# Lines At The Poll



## Kenstand (Mar 25, 2004)

*Lines in your state*​
*How long did you wait?*

Less than 15 minutes3364.71%15 - 30 minutes611.76%30 - 45 minutes47.84%45 - 60 minutes59.80%60 - 90 minutes23.92%more than 90 minutes11.96%


----------



## Kenstand (Mar 25, 2004)

Voting by paper ballot was quickest in my precinct. I thought that was interesting.


----------



## jozway (Jan 28, 2008)

No lines for me I vote by absentee ballot.


----------



## skippershe (May 22, 2006)

We vote at our son's school and the line was out the door at 8am. I went back to vote around 11:30 this morning and was able to walk right in


----------



## mswalt (Sep 14, 2004)

I voted last week. Checked in, voted, left.....all in about ten minutes.

Mark


----------



## wolfwood (Sep 19, 2005)

We both voted 2 weeks ago ... *in person *by _*absentee*_ ballot! Gotta love this country!


----------



## folsom_five (Jan 10, 2008)

No lines for me. Voted Absentee Ballot.


----------



## GarethsDad (Apr 4, 2007)

We had a half a dozen people in front of us for our district at the town hall. James


----------



## dgilmore12 (Mar 31, 2008)

Walked right in this afternoon. Took about 5 minutes total.


----------



## Sluggo54 (Jun 15, 2005)

jozway said:


> No lines for me I vote by absentee ballot.


X2!

Sluggo


----------



## rdvholtwood (Sep 18, 2008)

We actually had both at where we are - electronic and a hand ballot...but...I didn't have a choice - they handed me a hand ballot.
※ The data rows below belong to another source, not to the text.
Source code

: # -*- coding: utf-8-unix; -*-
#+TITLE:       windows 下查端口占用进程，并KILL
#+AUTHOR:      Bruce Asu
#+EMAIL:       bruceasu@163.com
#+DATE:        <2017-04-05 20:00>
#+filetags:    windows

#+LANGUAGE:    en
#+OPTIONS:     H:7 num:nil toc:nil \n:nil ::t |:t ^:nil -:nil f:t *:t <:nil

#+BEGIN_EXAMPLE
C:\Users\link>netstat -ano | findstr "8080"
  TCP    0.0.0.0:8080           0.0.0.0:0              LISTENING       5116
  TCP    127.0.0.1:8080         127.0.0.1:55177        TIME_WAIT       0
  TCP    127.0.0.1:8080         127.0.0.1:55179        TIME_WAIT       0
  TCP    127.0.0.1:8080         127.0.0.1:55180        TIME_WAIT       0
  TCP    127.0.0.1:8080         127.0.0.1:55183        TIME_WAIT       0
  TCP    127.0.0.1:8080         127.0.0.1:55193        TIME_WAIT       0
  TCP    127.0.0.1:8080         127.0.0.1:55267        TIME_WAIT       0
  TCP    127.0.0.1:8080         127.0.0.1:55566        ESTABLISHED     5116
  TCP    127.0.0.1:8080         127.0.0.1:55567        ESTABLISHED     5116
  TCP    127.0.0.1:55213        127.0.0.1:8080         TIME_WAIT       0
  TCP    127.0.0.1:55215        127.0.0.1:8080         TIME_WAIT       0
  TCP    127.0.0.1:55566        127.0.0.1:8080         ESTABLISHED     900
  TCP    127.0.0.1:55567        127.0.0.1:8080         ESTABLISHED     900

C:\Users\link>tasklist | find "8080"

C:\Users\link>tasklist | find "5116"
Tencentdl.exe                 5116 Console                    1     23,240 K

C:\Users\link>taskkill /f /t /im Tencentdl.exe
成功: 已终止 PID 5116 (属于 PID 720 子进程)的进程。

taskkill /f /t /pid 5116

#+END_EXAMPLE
When I left there was still a line waiting to vote electronically.


----------



## ember (Jan 17, 2008)

I only waited about a 1/2 an hour, and the only reason I had to wait at all was because the women ahead of me didn't know she had to register to vote!!





















I still can't figure out how she didn't know this!!


----------



## campingnut18 (Mar 11, 2004)

dgilmore12 said:


> Walked right in this afternoon. Took about 5 minutes total.


Ditto - no line whatsoever.

C-


----------



## battalionchief3 (Jun 27, 2006)

5 minutes.


----------



## Sayonara (Jul 23, 2007)

16 minutes


----------



## Path4ground (Sep 14, 2008)

a little over 30 min early this morning, even with the electronic machines. Probably 150 people with only 5 machines at the time.


----------



## Camping Fan (Dec 18, 2005)

I went first thing this morning and it took just over 30 minutes total to wait and vote.


----------



## N7OQ (Jun 10, 2006)

Was in and out in less than 15 minutes. I never vote absentee since they are not counted. Unless it is really close the absentee votes are just thrown away with out anyone counting them.


----------



## ALASKA PFLOCK (Jun 24, 2007)

Less than 2 minutes. Not bad compared to other parts of the nation. It was 15 degrees here in Palmer, Alaska.


----------



## campdoc (Feb 3, 2008)

Just a tad under 3 HOURS!!!!


----------



## small5 (Sep 12, 2003)

campingnut18 said:


> Walked right in this afternoon. Took about 5 minutes total.


Ditto - no line whatsoever.

C-
[/quote]

X2


----------



## Eagleeyes (Aug 1, 2007)

wolfwood said:


> We both voted 2 weeks ago ... *in person *by _*absentee*_ ballot! Gotta love this country!


Same here....chance that we were going to be somewhere else. As it stands, DW was in Maine for caregiving stuff...


----------



## Colorado Campers (Apr 20, 2004)

No time







, got to love the mail in ballot.


----------



## Nathan (Jan 2, 2007)

50 minutes, the longest ever for me. I just choose the wrong time though because my neighbor had no waiting an hour after I finished.


----------



## OregonCampin (Mar 9, 2007)

No waiting here on Oregon - everything is mail in. The only waiting might be if you do not mail it in early - you might have to wait to drop it in the box.


----------



## o0jonna0o (Oct 29, 2008)

Wow, I was in line for 2 hours. I hit the back of the line at 4:17 and walked out of the door at 6:22.


----------



## Kenstand (Mar 25, 2004)

Not very scientific but only 2 Outbackers are reporting they waited hours to vote and both of them are from SC.

Hmmm?


----------



## Sluggo54 (Jun 15, 2005)

N7OQ said:


> Was in and out in less than 15 minutes. I never vote absentee since they are not counted. Unless it is really close the absentee votes are just thrown away with out anyone counting them.


Um - it's 2,738 mile roundtrip to the ol' home precinct.

Sluggo


----------



## 3LEES (Feb 18, 2006)

10 minutes. The precinct was busy, but the line for my last name was not.

And this from a county that had 92% voter turnout. All week people stood in long lines to vote early. I was fairly confident that on Election Day the lines would not be as bad...all the precincts are open, not just a smattering.


----------